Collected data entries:
——————————
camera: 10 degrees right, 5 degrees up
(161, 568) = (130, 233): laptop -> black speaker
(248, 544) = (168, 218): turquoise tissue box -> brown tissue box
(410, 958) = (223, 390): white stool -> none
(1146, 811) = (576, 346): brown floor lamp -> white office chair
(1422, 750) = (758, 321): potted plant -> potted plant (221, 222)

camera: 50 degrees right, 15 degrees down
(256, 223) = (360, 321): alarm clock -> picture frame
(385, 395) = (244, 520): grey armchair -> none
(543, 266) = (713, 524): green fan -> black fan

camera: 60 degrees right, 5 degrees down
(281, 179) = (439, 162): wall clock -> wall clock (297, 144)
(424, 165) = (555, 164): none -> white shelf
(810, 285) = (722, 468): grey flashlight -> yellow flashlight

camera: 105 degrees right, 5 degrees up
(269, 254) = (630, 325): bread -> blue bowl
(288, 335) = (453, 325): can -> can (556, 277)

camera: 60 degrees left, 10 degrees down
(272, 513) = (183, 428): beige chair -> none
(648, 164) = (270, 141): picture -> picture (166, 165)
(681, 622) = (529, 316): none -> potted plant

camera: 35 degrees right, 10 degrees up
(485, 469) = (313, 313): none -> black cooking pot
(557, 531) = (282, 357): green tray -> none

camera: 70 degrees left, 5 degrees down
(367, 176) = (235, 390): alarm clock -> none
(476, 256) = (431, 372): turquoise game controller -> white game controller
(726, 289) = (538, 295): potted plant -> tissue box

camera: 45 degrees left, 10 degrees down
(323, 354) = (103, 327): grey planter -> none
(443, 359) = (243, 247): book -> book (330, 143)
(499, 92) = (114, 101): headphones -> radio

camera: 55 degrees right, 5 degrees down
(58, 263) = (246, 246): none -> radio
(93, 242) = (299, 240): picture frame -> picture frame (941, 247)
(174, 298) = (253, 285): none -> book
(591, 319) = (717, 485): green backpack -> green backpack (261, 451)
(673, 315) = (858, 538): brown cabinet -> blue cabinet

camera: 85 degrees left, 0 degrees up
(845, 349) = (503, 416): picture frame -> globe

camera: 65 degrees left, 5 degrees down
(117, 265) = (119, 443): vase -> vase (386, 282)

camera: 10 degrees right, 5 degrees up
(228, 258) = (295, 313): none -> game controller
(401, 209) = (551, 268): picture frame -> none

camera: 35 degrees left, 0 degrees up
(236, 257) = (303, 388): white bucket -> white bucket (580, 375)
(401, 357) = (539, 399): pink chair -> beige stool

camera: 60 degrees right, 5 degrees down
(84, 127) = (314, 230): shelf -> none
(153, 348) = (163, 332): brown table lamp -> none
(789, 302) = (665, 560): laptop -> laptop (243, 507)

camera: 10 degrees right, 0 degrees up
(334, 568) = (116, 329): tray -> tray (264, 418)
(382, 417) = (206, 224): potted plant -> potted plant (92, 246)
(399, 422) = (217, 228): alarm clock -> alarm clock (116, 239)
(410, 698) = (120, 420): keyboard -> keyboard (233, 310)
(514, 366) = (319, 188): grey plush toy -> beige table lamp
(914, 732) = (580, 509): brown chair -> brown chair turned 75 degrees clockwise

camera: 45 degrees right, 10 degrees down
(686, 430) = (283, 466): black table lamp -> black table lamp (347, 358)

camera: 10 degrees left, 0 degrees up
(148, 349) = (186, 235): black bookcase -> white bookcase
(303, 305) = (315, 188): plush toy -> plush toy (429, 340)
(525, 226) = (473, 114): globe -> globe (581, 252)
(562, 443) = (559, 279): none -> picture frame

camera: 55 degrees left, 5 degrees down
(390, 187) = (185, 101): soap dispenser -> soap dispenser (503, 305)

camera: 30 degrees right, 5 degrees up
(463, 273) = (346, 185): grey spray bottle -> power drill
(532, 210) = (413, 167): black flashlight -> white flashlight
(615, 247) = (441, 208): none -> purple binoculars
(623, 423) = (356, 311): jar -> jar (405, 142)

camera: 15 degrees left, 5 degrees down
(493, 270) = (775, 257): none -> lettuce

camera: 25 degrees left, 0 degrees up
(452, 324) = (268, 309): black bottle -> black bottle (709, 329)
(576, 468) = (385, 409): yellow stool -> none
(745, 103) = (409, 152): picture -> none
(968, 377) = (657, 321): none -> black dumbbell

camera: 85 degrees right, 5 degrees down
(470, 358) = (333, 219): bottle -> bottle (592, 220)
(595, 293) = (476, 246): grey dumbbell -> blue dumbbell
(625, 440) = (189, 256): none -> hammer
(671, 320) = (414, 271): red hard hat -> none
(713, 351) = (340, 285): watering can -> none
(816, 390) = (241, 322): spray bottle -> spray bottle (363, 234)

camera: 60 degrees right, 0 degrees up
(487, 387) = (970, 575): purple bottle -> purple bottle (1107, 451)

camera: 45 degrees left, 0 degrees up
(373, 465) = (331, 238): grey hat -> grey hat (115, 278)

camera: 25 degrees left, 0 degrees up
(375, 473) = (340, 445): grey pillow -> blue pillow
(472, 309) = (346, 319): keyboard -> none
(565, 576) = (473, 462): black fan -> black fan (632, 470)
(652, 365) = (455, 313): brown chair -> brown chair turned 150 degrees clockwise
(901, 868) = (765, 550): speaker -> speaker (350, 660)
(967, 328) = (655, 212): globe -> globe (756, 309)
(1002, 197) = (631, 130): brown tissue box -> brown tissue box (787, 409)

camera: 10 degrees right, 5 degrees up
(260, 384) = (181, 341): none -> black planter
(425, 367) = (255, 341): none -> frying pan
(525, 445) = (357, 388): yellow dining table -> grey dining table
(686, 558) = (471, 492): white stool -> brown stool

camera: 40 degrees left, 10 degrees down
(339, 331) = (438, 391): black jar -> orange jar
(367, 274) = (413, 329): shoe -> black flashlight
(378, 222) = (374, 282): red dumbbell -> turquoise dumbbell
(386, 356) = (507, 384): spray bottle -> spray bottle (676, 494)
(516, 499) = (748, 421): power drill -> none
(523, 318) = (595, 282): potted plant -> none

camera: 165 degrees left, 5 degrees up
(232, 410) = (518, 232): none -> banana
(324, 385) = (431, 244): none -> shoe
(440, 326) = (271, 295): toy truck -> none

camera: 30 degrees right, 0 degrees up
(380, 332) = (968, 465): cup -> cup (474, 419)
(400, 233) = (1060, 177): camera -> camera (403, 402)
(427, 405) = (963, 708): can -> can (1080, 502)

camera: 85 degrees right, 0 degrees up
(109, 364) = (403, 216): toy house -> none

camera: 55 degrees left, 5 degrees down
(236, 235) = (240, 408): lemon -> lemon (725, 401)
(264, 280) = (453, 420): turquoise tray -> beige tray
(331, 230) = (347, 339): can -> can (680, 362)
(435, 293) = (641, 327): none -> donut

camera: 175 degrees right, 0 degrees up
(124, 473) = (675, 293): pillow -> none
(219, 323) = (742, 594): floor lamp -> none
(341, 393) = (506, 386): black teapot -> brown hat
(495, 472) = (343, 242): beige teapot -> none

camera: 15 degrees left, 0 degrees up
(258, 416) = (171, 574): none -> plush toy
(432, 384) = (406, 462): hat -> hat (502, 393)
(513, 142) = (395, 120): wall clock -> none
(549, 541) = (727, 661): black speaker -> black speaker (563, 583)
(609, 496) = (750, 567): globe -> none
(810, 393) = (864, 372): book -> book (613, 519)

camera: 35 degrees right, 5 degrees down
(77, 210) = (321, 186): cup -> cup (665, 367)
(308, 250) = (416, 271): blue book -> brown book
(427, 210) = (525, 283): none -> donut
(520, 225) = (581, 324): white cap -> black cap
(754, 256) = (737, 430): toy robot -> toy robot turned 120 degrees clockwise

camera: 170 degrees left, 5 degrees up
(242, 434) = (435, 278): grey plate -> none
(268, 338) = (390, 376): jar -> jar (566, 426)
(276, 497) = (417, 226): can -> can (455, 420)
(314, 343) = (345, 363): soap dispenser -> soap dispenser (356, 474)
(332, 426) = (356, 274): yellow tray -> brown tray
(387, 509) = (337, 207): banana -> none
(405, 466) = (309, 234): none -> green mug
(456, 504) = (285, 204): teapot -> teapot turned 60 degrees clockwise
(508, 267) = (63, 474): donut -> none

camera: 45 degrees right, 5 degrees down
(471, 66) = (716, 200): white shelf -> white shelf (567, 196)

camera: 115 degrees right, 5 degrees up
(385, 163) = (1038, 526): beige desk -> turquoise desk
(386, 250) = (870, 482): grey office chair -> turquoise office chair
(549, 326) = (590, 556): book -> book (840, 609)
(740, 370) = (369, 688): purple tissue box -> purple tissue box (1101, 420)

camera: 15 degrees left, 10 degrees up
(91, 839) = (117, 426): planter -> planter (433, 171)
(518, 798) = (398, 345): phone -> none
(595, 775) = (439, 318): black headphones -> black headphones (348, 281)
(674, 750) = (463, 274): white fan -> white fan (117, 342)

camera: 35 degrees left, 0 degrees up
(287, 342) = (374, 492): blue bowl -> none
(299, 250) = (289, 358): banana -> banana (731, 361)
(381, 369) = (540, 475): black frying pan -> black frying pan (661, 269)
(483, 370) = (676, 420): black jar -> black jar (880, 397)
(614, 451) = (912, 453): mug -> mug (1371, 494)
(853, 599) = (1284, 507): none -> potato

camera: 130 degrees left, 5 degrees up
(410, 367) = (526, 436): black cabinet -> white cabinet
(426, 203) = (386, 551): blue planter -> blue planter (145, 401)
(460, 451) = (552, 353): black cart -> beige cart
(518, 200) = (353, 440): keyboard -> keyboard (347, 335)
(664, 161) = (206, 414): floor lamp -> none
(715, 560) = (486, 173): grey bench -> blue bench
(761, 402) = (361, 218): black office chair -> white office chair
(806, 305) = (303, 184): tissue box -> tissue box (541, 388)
——————————
> **DIRECTIONS**
Please retype, with no changes, the lines that run from the first line of the entries to the line with "camera: 45 degrees left, 10 degrees down", both ends included.

> **EXERCISE ANSWER**
camera: 10 degrees right, 5 degrees up
(161, 568) = (130, 233): laptop -> black speaker
(248, 544) = (168, 218): turquoise tissue box -> brown tissue box
(410, 958) = (223, 390): white stool -> none
(1146, 811) = (576, 346): brown floor lamp -> white office chair
(1422, 750) = (758, 321): potted plant -> potted plant (221, 222)

camera: 50 degrees right, 15 degrees down
(256, 223) = (360, 321): alarm clock -> picture frame
(385, 395) = (244, 520): grey armchair -> none
(543, 266) = (713, 524): green fan -> black fan

camera: 60 degrees right, 5 degrees down
(281, 179) = (439, 162): wall clock -> wall clock (297, 144)
(424, 165) = (555, 164): none -> white shelf
(810, 285) = (722, 468): grey flashlight -> yellow flashlight

camera: 105 degrees right, 5 degrees up
(269, 254) = (630, 325): bread -> blue bowl
(288, 335) = (453, 325): can -> can (556, 277)

camera: 60 degrees left, 10 degrees down
(272, 513) = (183, 428): beige chair -> none
(648, 164) = (270, 141): picture -> picture (166, 165)
(681, 622) = (529, 316): none -> potted plant

camera: 35 degrees right, 10 degrees up
(485, 469) = (313, 313): none -> black cooking pot
(557, 531) = (282, 357): green tray -> none

camera: 70 degrees left, 5 degrees down
(367, 176) = (235, 390): alarm clock -> none
(476, 256) = (431, 372): turquoise game controller -> white game controller
(726, 289) = (538, 295): potted plant -> tissue box

camera: 45 degrees left, 10 degrees down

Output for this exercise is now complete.